The analysis-ready images are suitable for both of these approaches. On the one hand, the images can be uploaded to an annotation platform such as BIIGLE11, which has an intuitive web-based user interface that allows a team of annotators to seamlessly collaborate in assigning habitat labels to the images based on standardized annotation protocols16. Alternatively, a few example images can be annotated and used to train a machine learning model e.g., a random forest classifier. This trained classifier can then be used to automatically label the rest of the images, which is much more convenient and scalable compared to the purely manual approach. The results obtained from either of the approaches can then be used for domain-specific use cases e.g. to determine the type and density of Manganese-nodule coverage on the seafloor9,17, or validate acoustic-based seafloor substrate classification and mapping18.

Megabenthic fauna detection

Understanding abundance and spatial distribution of megabenthic fauna is key towards conservation and management of marine ecosystems.
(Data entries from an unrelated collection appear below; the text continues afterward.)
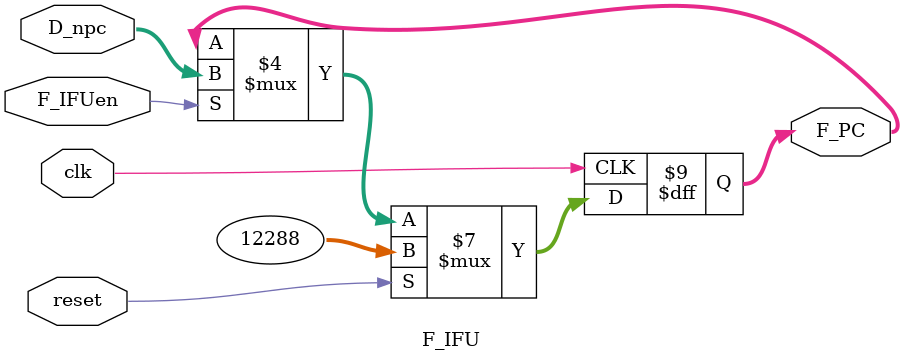
<source format=v>
module F_IFU(
    input clk,
    input reset,
    input F_IFUen,
    input [31:0] D_npc,
    output reg [31:0] F_PC);

    parameter IM_SIZE = 4096;
    parameter PC_base = 32'h0000_3000;

    reg [11:0] IM_addr;

	initial begin
        F_PC <= PC_base;
	end
	

    always @(posedge clk) begin // 同步复位
        if (reset) begin
            F_PC <= PC_base;
        end
        else begin
            if (F_IFUen) begin
                F_PC <= D_npc;
            end
            else begin
                F_PC <= F_PC;
            end
        end
    end

endmodule
</source>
Optical images allow for non-invasive monitoring of megabenthic fauna which can potentially span wide geographic extents. The provided analysis-ready images are directly usable as comparable sampling units for megafaunal community assessment studies. This assessment can be done either through the conventional manual identification and counting approaches, or through automation approaches that use state-of-the art object detection models2,19.

Effect of sediment plume redeposition

Deep sea mining of marine resources e.g., polymetallic Manganese nodules has both economic and environmental implications. On the one hand, Mn-nodules contain significant concentrations of nickel, cobalt and copper, whose availability is needed for the energy transition from fossil fuels to low carbon emitting technologies20. On the other hand, the exploitation of these minerals involves large-scale dredging operations on the seabed, which re-suspends sediment into the near-bottom water. The subsequent redeposition of this sediment plume negatively affects the sensitive and slow growing fauna. The provided analysis-ready images contain survey tracks that were photographed before and after a sediment dredge experiment, and these could be used together with other sensor datasets to assess the spatial extent of this redeposition e.g. as was done by Peukert et al.21.